The Global Polio Eradication Initiative (GPEI) has made significant progress since the launch of its new strategic plan and the bivalent oral polio vaccine last year. In India and Nigeria, the sources of all recent wild poliovirus importations into previously polio-free countries, the disease declined by 95 percent between 2009 and 2010.
A Rotarian immunizes a child in Moradabad, Uttar Pradesh, India. One of four polio-endemic countries (along with Afghanistan, Nigeria, and Pakistan), India has reported only one case of polio in 2011, as of 25 May. Photo by Allison Kwesell
The World Health Organization calls the progress encouraging, “but the job is not yet finished, and we must see this through to the end,” said its director-general, Margaret Chan, at the World Health Assembly in May.
In addition to the gains made by India and Nigeria, 15 countries in Africa have stopped outbreaks of the disease that started in 2009, reported the GPEI Independent Monitoring Board (IMB) in April.
The GPEI’s leading partner agencies -- the World Health Organization, Rotary International, the U.S. Centers for Disease Control and Prevention, and UNICEF -- and the Bill & Melinda Gates Foundation welcomed the report. They particularly noted the IMB’s assessment that polio eradication is “entirely feasible” and “desperately needed,” and that countries that are off track in meeting GPEI milestones can be brought back on track with support from national governments, donors, and the spearheading partners.
Among those countries is Pakistan, which launched the National Emergency Action Plan for Polio Eradication 2011 with the goal of halting transmission of the disease by the end of the year. Rotarians there are working “to cover every nook and corner of the country,” said Aziz Memon, chair of the Pakistan PolioPlus Committee. “We are committed to a polio-free Pakistan.”
The report also referred to an estimated US$665 million funding gap through 2012 as the “single greatest threat to the GPEI’s success.” To help address the gap, the Gates Foundation has awarded two grants totaling $355 million to Rotary in support of its work.
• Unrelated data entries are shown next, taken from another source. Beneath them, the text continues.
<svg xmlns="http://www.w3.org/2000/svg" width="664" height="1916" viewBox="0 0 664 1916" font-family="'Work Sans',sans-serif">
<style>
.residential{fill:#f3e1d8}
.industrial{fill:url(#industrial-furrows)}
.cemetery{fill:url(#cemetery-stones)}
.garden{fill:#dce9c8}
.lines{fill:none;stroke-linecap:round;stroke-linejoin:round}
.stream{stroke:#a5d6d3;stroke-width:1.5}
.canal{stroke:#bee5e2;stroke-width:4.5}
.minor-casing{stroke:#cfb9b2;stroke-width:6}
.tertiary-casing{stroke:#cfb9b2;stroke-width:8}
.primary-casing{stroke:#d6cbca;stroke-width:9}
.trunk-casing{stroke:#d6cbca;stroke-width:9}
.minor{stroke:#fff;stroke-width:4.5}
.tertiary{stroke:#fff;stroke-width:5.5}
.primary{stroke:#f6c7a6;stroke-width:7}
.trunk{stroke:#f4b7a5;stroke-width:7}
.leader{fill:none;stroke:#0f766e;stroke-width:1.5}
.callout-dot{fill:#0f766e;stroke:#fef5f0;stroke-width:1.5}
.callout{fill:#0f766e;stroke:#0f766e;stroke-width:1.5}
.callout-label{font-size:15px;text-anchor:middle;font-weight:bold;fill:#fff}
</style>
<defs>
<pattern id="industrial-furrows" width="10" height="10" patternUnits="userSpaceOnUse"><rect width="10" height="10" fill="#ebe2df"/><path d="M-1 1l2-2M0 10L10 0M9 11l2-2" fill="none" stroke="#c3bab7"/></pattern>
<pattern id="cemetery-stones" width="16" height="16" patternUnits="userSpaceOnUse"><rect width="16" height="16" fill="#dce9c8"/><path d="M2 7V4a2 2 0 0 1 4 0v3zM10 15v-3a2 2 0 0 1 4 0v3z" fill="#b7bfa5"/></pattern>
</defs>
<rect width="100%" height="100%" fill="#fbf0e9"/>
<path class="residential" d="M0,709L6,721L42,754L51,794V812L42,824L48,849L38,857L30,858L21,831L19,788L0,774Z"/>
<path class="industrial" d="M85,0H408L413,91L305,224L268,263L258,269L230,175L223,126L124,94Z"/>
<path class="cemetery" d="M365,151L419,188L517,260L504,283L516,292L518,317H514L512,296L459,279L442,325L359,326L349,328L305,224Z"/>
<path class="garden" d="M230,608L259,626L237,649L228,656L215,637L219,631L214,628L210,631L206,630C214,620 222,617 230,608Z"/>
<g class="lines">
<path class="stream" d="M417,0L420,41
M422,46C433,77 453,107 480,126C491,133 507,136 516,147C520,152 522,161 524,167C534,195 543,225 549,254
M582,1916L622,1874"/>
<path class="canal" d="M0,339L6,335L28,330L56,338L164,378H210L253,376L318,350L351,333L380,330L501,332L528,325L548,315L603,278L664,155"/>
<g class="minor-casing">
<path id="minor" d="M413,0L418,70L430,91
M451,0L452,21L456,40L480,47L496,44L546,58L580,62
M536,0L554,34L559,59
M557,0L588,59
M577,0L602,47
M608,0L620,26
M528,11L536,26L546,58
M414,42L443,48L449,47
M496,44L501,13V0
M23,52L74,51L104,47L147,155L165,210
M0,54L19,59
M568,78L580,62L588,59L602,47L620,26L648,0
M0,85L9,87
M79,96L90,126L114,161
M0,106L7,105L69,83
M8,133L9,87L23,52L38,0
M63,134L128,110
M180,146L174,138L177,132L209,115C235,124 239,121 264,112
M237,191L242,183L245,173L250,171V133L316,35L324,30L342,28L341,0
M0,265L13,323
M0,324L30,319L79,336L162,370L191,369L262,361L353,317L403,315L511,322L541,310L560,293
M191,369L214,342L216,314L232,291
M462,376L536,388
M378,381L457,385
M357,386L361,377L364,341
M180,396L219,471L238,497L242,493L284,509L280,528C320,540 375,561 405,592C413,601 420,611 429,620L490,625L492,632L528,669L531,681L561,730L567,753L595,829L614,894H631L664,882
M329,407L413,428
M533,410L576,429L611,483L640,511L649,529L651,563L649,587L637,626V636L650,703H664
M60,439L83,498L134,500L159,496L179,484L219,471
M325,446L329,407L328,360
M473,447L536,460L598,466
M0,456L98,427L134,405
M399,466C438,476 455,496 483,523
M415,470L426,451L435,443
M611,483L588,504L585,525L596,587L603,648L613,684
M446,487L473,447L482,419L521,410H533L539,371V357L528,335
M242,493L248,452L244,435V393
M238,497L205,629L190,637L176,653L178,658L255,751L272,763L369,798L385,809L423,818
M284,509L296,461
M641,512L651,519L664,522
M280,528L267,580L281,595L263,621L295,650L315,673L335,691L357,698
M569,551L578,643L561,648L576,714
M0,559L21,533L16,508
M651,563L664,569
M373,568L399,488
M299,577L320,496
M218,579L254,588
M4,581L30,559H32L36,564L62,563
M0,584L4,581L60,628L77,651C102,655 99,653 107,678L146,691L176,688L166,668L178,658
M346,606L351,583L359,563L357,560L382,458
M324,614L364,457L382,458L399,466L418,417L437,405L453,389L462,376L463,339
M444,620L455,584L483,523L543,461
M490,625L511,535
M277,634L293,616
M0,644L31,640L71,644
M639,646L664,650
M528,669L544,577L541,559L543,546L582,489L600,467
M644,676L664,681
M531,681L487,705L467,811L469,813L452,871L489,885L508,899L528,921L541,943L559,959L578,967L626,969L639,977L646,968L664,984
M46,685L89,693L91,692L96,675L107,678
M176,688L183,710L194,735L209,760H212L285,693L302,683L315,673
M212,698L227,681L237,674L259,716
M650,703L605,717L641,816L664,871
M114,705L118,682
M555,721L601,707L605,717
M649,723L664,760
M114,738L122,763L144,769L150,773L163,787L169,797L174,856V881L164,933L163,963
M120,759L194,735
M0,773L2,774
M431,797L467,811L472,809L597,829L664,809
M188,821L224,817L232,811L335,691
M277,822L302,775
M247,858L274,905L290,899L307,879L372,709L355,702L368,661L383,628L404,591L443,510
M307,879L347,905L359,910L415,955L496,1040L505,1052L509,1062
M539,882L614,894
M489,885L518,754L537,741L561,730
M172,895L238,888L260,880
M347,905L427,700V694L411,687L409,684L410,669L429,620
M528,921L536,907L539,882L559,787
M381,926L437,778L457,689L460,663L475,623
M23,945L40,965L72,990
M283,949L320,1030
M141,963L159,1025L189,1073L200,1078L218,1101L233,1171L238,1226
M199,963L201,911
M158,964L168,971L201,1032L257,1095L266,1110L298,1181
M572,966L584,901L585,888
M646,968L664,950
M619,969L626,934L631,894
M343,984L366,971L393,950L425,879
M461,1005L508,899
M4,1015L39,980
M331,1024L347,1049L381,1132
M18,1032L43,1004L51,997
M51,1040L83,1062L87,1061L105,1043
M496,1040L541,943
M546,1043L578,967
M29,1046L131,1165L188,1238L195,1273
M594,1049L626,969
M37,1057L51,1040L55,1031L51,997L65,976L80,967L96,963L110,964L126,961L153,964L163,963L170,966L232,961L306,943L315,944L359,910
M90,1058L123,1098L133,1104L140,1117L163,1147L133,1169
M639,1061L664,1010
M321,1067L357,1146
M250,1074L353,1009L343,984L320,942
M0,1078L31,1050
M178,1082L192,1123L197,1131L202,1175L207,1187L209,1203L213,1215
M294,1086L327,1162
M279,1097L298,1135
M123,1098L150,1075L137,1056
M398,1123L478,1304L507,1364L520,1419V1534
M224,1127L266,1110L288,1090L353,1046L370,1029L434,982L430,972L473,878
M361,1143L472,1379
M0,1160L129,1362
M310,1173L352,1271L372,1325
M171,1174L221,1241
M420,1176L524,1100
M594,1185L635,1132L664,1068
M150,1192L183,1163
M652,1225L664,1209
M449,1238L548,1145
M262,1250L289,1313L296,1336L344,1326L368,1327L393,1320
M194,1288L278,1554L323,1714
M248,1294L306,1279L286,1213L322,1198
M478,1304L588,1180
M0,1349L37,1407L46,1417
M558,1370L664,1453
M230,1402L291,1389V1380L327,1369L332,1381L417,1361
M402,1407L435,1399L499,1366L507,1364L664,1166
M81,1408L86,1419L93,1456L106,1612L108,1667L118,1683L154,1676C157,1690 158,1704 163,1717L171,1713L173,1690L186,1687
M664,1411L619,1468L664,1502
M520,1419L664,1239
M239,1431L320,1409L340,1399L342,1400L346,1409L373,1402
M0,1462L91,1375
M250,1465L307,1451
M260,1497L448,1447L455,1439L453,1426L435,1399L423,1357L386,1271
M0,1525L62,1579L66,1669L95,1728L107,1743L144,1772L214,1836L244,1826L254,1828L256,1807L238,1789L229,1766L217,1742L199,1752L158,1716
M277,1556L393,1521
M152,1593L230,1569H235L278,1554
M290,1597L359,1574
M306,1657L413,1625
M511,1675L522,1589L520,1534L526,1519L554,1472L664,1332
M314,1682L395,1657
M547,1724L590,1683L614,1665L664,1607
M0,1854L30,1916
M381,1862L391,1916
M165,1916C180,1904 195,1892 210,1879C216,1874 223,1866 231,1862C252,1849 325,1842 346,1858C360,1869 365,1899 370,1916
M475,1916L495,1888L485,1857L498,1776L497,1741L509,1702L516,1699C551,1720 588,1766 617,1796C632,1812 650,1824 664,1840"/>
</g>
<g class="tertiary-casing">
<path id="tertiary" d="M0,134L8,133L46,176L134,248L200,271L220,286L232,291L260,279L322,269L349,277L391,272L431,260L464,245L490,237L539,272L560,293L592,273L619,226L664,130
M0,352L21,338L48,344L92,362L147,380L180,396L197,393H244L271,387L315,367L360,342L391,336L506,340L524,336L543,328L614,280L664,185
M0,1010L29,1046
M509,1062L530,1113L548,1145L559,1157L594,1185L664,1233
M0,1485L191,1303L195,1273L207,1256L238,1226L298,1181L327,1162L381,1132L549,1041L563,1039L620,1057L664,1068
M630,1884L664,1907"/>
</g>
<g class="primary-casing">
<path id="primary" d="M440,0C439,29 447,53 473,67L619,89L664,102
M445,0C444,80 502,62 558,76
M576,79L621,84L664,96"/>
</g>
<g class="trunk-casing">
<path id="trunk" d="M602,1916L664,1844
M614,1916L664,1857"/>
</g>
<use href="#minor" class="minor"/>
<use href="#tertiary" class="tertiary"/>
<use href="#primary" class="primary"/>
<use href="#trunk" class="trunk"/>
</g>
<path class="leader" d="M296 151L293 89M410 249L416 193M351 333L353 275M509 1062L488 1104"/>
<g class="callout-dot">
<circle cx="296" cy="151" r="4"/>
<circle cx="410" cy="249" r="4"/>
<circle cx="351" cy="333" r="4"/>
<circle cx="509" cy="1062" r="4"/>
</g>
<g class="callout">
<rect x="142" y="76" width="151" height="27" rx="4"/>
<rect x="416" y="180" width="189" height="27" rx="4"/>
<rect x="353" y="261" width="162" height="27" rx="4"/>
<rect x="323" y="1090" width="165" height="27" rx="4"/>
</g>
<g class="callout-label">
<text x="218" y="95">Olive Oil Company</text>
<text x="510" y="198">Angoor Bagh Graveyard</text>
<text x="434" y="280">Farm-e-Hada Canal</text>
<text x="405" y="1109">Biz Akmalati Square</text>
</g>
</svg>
Rotary has responded with Rotary's US$200 Million Challenge, which will be completed on 30 June 2012; to date, Rotarians have raised $173.2 million.
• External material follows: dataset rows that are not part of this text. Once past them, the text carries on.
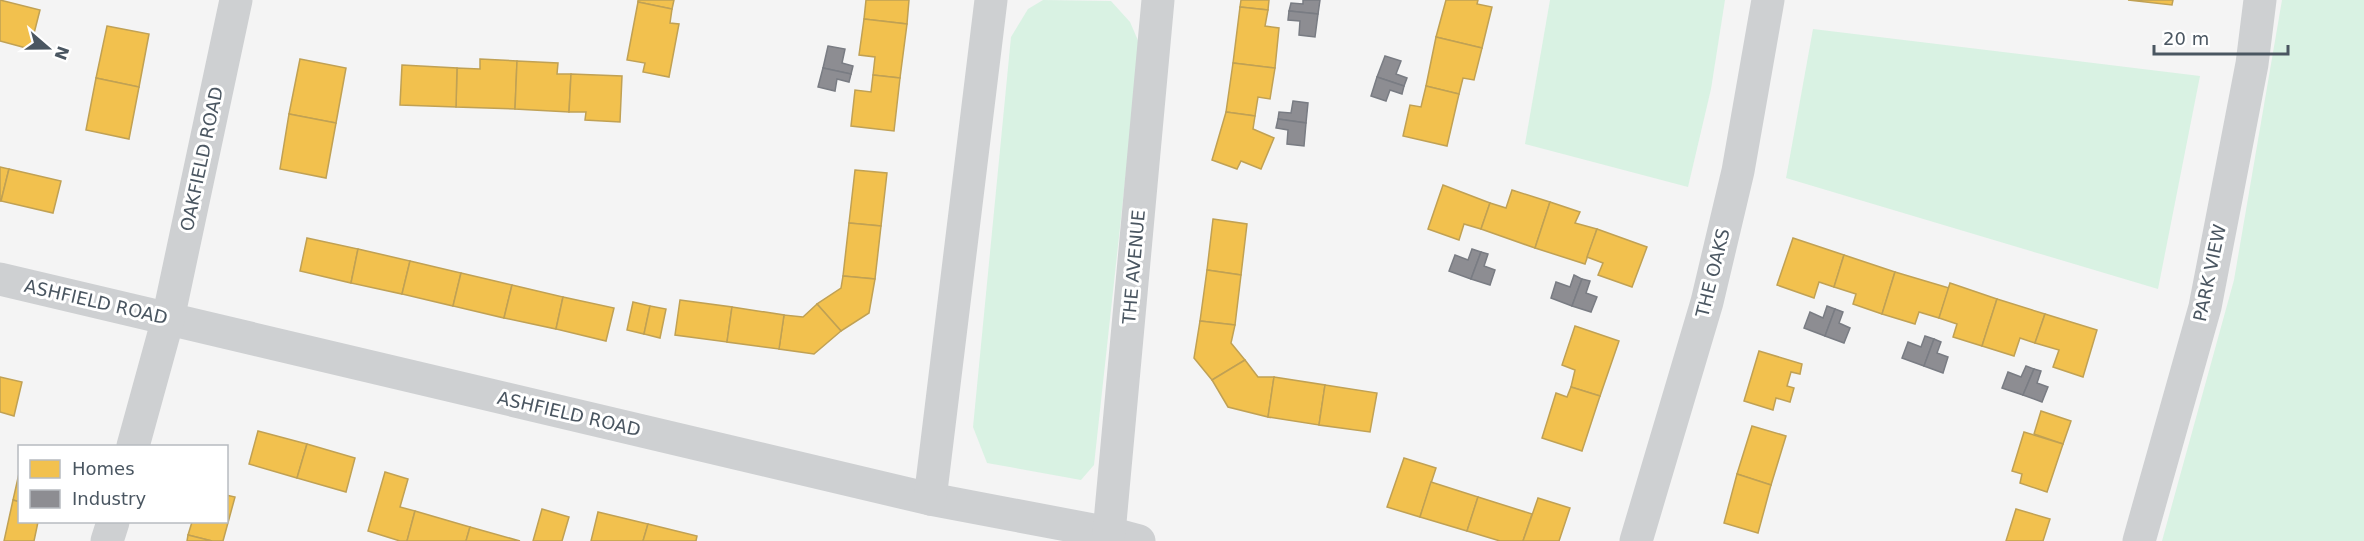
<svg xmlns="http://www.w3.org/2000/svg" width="2364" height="541" font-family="'DejaVu Sans',sans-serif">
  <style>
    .green { fill: #d9f2e3 }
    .homes { fill: #f2c14e; stroke: #c0a154; stroke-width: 1.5 }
    .industry { fill: #8d8d92; stroke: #797c83; stroke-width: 1.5 }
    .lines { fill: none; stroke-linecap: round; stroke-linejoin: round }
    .street { stroke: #ced0d2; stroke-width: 33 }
    .labels { text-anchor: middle; stroke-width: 6; stroke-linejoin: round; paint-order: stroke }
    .street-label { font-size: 18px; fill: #4a5661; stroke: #fff }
  </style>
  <rect width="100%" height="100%" fill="#f4f4f4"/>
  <g class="green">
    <polygon points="1043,0 1111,1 1130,22 1140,45 1094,465 1081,480 987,463 973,427 1011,37 1028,9"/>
    <polygon points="1550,0 1725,0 1711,89 1688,187 1525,144"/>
    <polygon points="2282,0 2364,0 2364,541 2162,541 2234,280"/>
    <polygon points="1813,29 2200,76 2158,289 1786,178"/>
  </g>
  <g class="homes">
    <polygon points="0,0 40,10 30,49 0,41"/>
    <polygon points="638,0 674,0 672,9 638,2"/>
    <polygon points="866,0 909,0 907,24 864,19"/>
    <polygon points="1241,0 1269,0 1268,10 1240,7"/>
    <polygon points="1446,0 1478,0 1477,4 1492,7 1482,48 1436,37"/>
    <polygon points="2128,0 2173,0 2172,5"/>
    <polygon points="638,2 672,9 670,23 679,24 669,77 643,72 645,63 627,60"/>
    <polygon points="1240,7 1268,10 1265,26 1279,28 1275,68 1233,63"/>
    <polygon points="864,19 907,24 900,78 873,75 875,57 859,55"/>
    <polygon points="107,26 149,34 139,87 96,78"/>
    <polygon points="1436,37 1482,48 1474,80 1463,78 1459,94 1426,86"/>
    <polygon points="300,59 346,68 336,123 289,114"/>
    <polygon points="480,59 517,61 515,109 456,107 457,68 480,69"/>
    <polygon points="517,61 558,63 557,74 571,74 569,112 515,109"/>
    <polygon points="1233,63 1275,68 1270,99 1258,97 1255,116 1226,112"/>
    <polygon points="402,65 457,68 456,107 400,105"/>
    <polygon points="571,74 622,76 620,122 585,120 586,112 569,112"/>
    <polygon points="873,75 900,78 894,131 851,126 855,90 871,92"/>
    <polygon points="96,78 139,87 129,139 86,130"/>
    <polygon points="1426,86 1459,94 1447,146 1403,136 1410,105 1421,107"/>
    <polygon points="1226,112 1255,116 1253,129 1274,138 1261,169 1241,161 1237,169 1212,160"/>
    <polygon points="289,114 336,123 326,178 280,169"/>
    <polygon points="0,167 9,169 1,201 0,201"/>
    <polygon points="9,169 61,181 53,213 1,201"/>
    <polygon points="855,170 887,173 881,226 849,223"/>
    <polygon points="1443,185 1490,203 1481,229 1464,224 1459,240 1428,229"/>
    <polygon points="1512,190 1550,202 1535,248 1481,229 1490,203 1506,208"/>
    <polygon points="1550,202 1580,212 1575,223 1597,229 1585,264 1535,248"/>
    <polygon points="1213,219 1247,224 1241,275 1207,270"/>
    <polygon points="849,223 881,226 875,279 843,276"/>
    <polygon points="1597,229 1647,247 1632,287 1598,275 1603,263 1587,257"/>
    <polygon points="307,238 358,249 351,283 300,271"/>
    <polygon points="1793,238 1844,255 1834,287 1819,282 1814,298 1777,285"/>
    <polygon points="358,249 410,261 402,294 351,283"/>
    <polygon points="1844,255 1895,272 1882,314 1853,304 1856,294 1834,287"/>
    <polygon points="410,261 461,273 453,306 402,294"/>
    <polygon points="1207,270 1241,275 1235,325 1200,321"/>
    <polygon points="1895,272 1949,288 1939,318 1919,312 1915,324 1882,314"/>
    <polygon points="461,273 512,285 504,318 453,306"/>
    <polygon points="843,276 875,279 869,313 841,331 817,304 841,288"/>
    <polygon points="1950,283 1997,299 1982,346 1953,337 1957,324 1939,318"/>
    <polygon points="512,285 563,297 556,329 504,318"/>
    <polygon points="563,297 614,308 606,341 556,329"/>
    <polygon points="1997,299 2045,314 2035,343 2020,338 2014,356 1982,346"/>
    <polygon points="680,300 732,307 727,342 675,335"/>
    <polygon points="633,302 650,306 644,334 627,330"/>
    <polygon points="817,304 841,331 814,354 779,349 784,315 803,317"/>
    <polygon points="650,306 666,309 660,338 644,334"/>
    <polygon points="732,307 784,315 779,349 727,342"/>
    <polygon points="2045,314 2097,330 2083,377 2053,367 2059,350 2035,343"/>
    <polygon points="1200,321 1235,325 1231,343 1245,360 1212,380 1194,358"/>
    <polygon points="1575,326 1619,341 1600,396 1571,387 1575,370 1562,365"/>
    <polygon points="1759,351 1802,364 1800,374 1791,372 1787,386 1794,388 1790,402 1776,398 1773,410 1744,401"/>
    <polygon points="1245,360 1258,377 1274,377 1268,417 1228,407 1212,380"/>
    <polygon points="0,377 22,382 14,416 0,412"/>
    <polygon points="1274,377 1325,385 1319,425 1268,417"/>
    <polygon points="1325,385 1377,393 1370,432 1319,425"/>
    <polygon points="1571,387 1600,396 1582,451 1542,438 1556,393 1567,397"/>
    <polygon points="2041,411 2071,421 2063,444 2034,434"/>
    <polygon points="1752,426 1786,436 1771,485 1737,474"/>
    <polygon points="258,431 307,444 297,478 249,464"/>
    <polygon points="2024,432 2063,444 2047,492 2020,483 2022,474 2012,471"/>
    <polygon points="307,444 355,458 346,492 297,478"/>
    <polygon points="1404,458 1436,468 1420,517 1387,507"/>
    <polygon points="20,469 20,502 13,500"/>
    <polygon points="385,472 408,479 400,507 415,511 407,541 400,541 368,531"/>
    <polygon points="1737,474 1771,485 1758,533 1724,523"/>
    <polygon points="1431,482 1478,497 1467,531 1420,517"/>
    <polygon points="226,495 235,497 223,541 212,541 188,535 192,522 226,522"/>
    <polygon points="1478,497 1532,514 1523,541 1500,541 1467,531"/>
    <polygon points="1538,498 1570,508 1559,541 1523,541"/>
    <polygon points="13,500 20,502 20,522 38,522 34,541 4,541"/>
    <polygon points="542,509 569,517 562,541 533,541"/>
    <polygon points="2016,509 2050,519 2043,541 2006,541"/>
    <polygon points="415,511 470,527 466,541 407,541"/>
    <polygon points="598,512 648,524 643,541 591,541"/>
    <polygon points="648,524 697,536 696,541 643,541"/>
    <polygon points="470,527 520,541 466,541"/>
    <polygon points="188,535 212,541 187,541"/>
  </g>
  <g class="industry">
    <polygon points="1303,0 1320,0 1318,14 1289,11 1291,3 1303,4"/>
    <polygon points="1289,11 1318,14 1315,37 1299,35 1300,21 1288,20"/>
    <polygon points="828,46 845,49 842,63 853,66 851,74 823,68"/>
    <polygon points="1385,56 1401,61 1396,74 1407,78 1404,86 1377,77"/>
    <polygon points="823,68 851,74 849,82 837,79 835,91 818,87"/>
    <polygon points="1377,77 1404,86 1402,94 1390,90 1386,101 1371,96"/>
    <polygon points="1293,101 1308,103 1306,123 1278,119 1279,112 1291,113"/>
    <polygon points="1278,119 1306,123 1304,146 1287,144 1288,130 1276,128"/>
    <polygon points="1472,249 1481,252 1471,279 1449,271 1455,255 1468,260"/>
    <polygon points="1481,252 1488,254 1484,266 1495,270 1490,285 1471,279"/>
    <polygon points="1574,275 1582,279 1572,306 1551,298 1556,282 1570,287"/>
    <polygon points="1582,279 1590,281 1586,293 1597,297 1591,312 1572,306"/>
    <polygon points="1827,306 1835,309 1825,336 1804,328 1810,312 1823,318"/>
    <polygon points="1835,309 1843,312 1839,323 1850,328 1844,343 1825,336"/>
    <polygon points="1925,336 1934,339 1924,366 1902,358 1908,342 1921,347"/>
    <polygon points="1934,339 1941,342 1937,353 1948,357 1943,373 1924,366"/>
    <polygon points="2026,366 2034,369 2023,395 2002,388 2008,372 2021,377"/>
    <polygon points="2034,369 2041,371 2037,383 2048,387 2042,402 2023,395"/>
  </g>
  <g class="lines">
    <g class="street">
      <polyline points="0,279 930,499 1109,533 1139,541"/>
      <polyline points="133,446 168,319 236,0"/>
      <polyline points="930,499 991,0"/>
      <polyline points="1109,533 1158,0"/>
      <polyline points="107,541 113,522"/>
      <polyline points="1636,541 1707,302 1738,171 1768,0"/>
      <polyline points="2139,541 2205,307 2252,64 2260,0"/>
    </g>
  </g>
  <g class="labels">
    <g class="street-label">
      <text transform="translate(202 159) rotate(-78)" y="6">OAKFIELD ROAD</text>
      <text transform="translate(1134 267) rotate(-85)" y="6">THE AVENUE</text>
      <text transform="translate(1713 273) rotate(-76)" y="6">THE OAKS</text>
      <text transform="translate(2210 273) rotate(-78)" y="6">PARK VIEW</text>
      <text transform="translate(96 302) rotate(13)" y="6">ASHFIELD ROAD</text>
      <text transform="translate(569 414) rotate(13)" y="6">ASHFIELD ROAD</text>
    </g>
  </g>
  <rect x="18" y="445" width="210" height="78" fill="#ffffff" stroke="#b7bbc0" stroke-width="1.5"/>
  <rect x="30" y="460" width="30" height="18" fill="#f2c14e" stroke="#b7bbc0" stroke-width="1.5"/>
  <text x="72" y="475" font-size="18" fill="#4a5661">Homes</text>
  <rect x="30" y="490" width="30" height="18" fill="#8d8d92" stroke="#b7bbc0" stroke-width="1.5"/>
  <text x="72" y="505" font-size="18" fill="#4a5661">Industry</text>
  <g transform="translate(48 48) rotate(110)" stroke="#ffffff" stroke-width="4.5" paint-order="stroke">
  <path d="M0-4.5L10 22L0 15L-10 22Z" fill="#4a5661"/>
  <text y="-9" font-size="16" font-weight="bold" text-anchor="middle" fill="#4a5661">N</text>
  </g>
  <path d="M2154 45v9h134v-9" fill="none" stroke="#4a5661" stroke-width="3"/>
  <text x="2163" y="45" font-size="18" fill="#4a5661" stroke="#ffffff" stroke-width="4.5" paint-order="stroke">20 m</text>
</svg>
“The IMB clearly stated that all member states have decided together to eradicate polio, and that funding the effort should be a shared responsibility,” said Rotary Foundation Trustee Chair Carl-Wilhelm Stenhammar at a May meeting with Margaret Chan, Bill Gates, health ministers from polio-infected countries, and international development agency representatives. “We therefore invite donor governments from around the world to join the Bill & Melinda Gates Foundation and the ongoing commitment by Rotary's 1.2 million members worldwide, and rapidly make available flexible funding critically needed to implement all activities of the strategic plan.”
The IMB’s report concludes that polio eradication is feasible in the near future, but warns that the goal will only be achieved with “heightened attention” at all levels.
“If we fail, the disease will not stay at its current low level,” said Bill Gates, speaking at the RI Convention in May. “It will spread back into countries where it has been eliminated, and it will kill and paralyze hundreds of thousands of children who used to be safe.”
“We are at a crossroads right now,” said Bruce Aylward, assistant director-general of WHO for polio eradication and related areas, at a TED talk in March. “We have a new vaccine, we have new resolve, we have new tactics. We have the chance to write an entirely new polio-free chapter in human history. But if we blink now, we will lose forever the chance to eradicate an ancient disease. End polio now.”